Click to enlarge Scanning her packed concert crowd in Palm Springs a few weeks ago, veteran rocker JOAN JETT gulped and did a head-spinning double take. There in the mostly youthful audience was the last person she'd expected to see -- 63-year-old pop producer Kim Fowley, who was sporting a vintage JOAN JETT T-shirt beneath his elegant dinner jacket.

In 1975, Fowley had shrewdly assembled Jett's sultry teen-chick combo the RUNAWAYS, a move former front woman Cherie Currie still views as exploitative and creepy (judging by her slam of Fowley in the recent "Mayor of Sunset Strip" documentary on Rodney Bingenheimer). Far from being horrified, however, Jett found herself feeling nostalgic, even pleasantly surprised.

Fowley -- who'd shepherded Jett's first RUNAWAYS anthem, "Cherry Bomb" (with its jail bait chorus of "Hello Daddy, hello Mom/ I'm your ch-ch-cherry bomb") -- hadn't seen his old protege since the band's acrimonious breakup in 1979. He'd decided to offer a tentative olive branch, Jett explains, "once he was aware that I didn't harbor those same feelings.
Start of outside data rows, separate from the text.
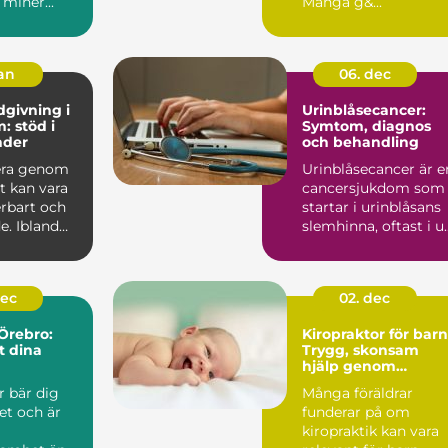
 miner...
Många g&...
jan
06. dec
dgivning i
Urinblåsecancer:
: stöd i
Symtom, diagnos
nder
och behandling
era genom
Urinblåsecancer är e
et kan vara
cancersjukdom som
rbart och
startar i urinblåsans
. Ibland
slemhinna, oftast i u..
pst&ar...
dec
02. dec
 Örebro:
Kiropraktor för barn
t dina
Trygg, skonsam
hjälp genom
uppväxten
r bär dig
Många föräldrar
et och är
funderar på om
kiropraktik kan vara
I had a different experience in the RUNAWAYS, that's all I can say."

After the show, the two sat down for a let-bygones-be-bygones dinner.

"And I must come to Kim Fowley's defense here," she insists. "I looked at what Cherie said (in "Mayor") and what she's said elsewhere about her experience in the RUNAWAYS, and I thought, 'What band was she in?' Some of the facts may be facts, but if anyone was so victimized they could've gotten the hell out at any time."

The RUNAWAYS may have slithered onstage in suggestive corsets, fishnets and platform boots, but the band also gave Jett her signature look: raccoon-thick eyeliner and spiky black shag haircut. And when the group first toured England in the proto-punk mid-'70s she gained a whole new sense of Converse/leather-jacket style.

"I left America all glittered out and I came back all punked out," she says. "So I can't qualify my RUNAWAYS experience as being abusive or negative. And look, we all make mistakes, we all act in ways that we might find inappropriate later. Maybe Kim did, but maybe the girls did, too. And maybe I did, but I just don't hold any hostility for those things anymore."

How did Jett, at 47, become such a wise old soul? Practice, she says. And she wants to impart her life lessons to her fans on "SINNER," her Zen-like new set with her band, the BLACKHEARTS, released on her own Blackheart imprint -- the label she started 25 years ago when no major company would give her a post-RUNAWAYS chance.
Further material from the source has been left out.